1. Address immediate safety and care. Move out of active traffic if it is safe and lawful to do so. Request emergency assistance when needed. Do not remain in a dangerous location merely to collect evidence, and do not delay necessary evaluation to finish a checklist.
2. Identify every vehicle and person involved. Record names, contact information, license plates, insurance information, witness details, and the responding agency. Note whether another vehicle left, stopped farther away, or may have triggered the sequence without physical contact. Separate what you personally saw from what another person reported.

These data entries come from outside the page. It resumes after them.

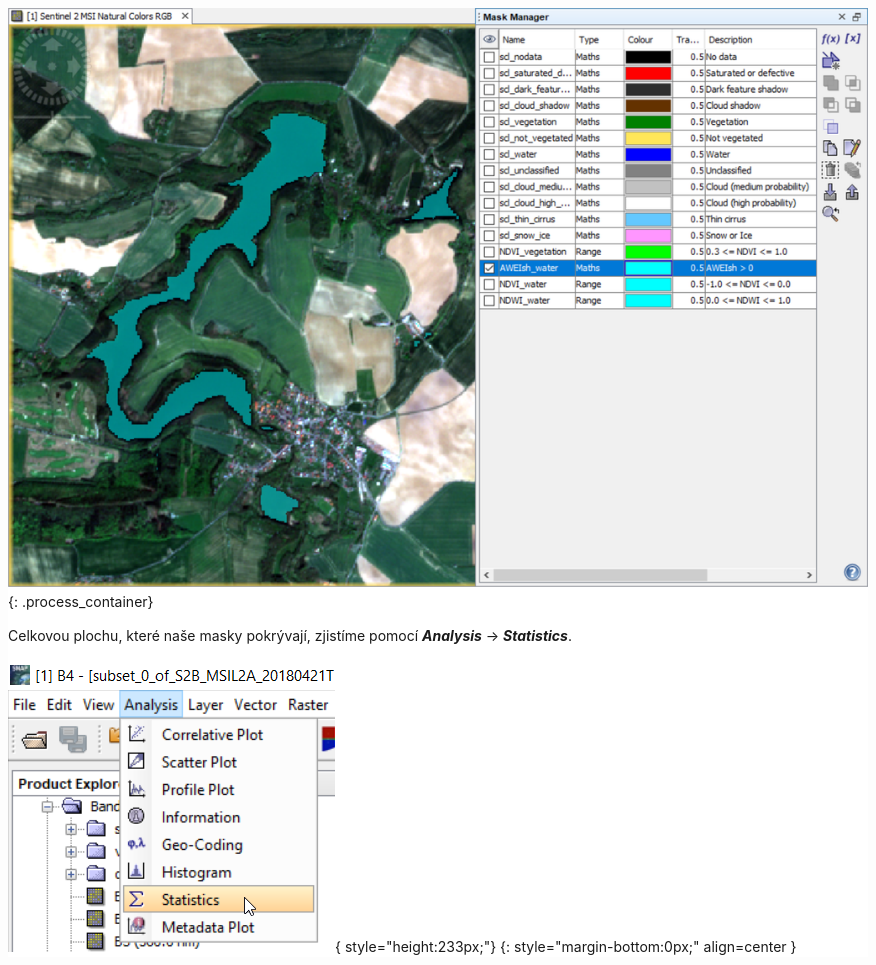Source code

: ![](../assets/cviceni3/24_awei_water.png)
{: .process_container}

Celkovou plochu, které naše masky pokrývají, zjistíme pomocí ***Analysis*** → ***Statistics***.

![](../assets/cviceni3/25_statistics_menu.png){ style="height:233px;"}
{: style="margin-bottom:0px;" align=center }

3. Record the roadway before details change. If it is safe, photograph the motorcycle and every involved vehicle; lane lines and the space between rows; final resting positions; debris, scrape marks, and damaged parts; traffic controls; lighting, weather, congestion, and obstructions; and nearby businesses, buses, buildings, or vehicles that may have cameras. The broader accident evidence checklist can organize scene, witness, medical, property, and insurance records.
4. Preserve original rider-held material. Keep original photographs, video, helmet-camera files, route information, repair estimates, towing records, and communications. Export working copies without editing the originals, and record where each file came from. The digital-evidence preservation guide explains originals, metadata, and context. Avoid filters, cropped-only versions, captions written into the file, or repeated forwarding that obscures provenance.
5. Identify evidence held by others. Possible sources include another vehicle’s camera, a nearby business, a transit vehicle, a residential camera, an agency recording, or vehicle systems. Ask whether records exist; do not state that they necessarily exist or that the holder must keep them for a fixed period. The motorcycle accident evidence guide offers broader preparation context but does not replace advice about a particular request.
6. Build one neutral chronology. Separate direct observation, a witness’s account, what a photograph or video depicts, what a collision report records, and what remains disputed. Do not improve uncertainty. “Traffic appeared slow, but I did not measure its speed” is more reliable than an unsupported number.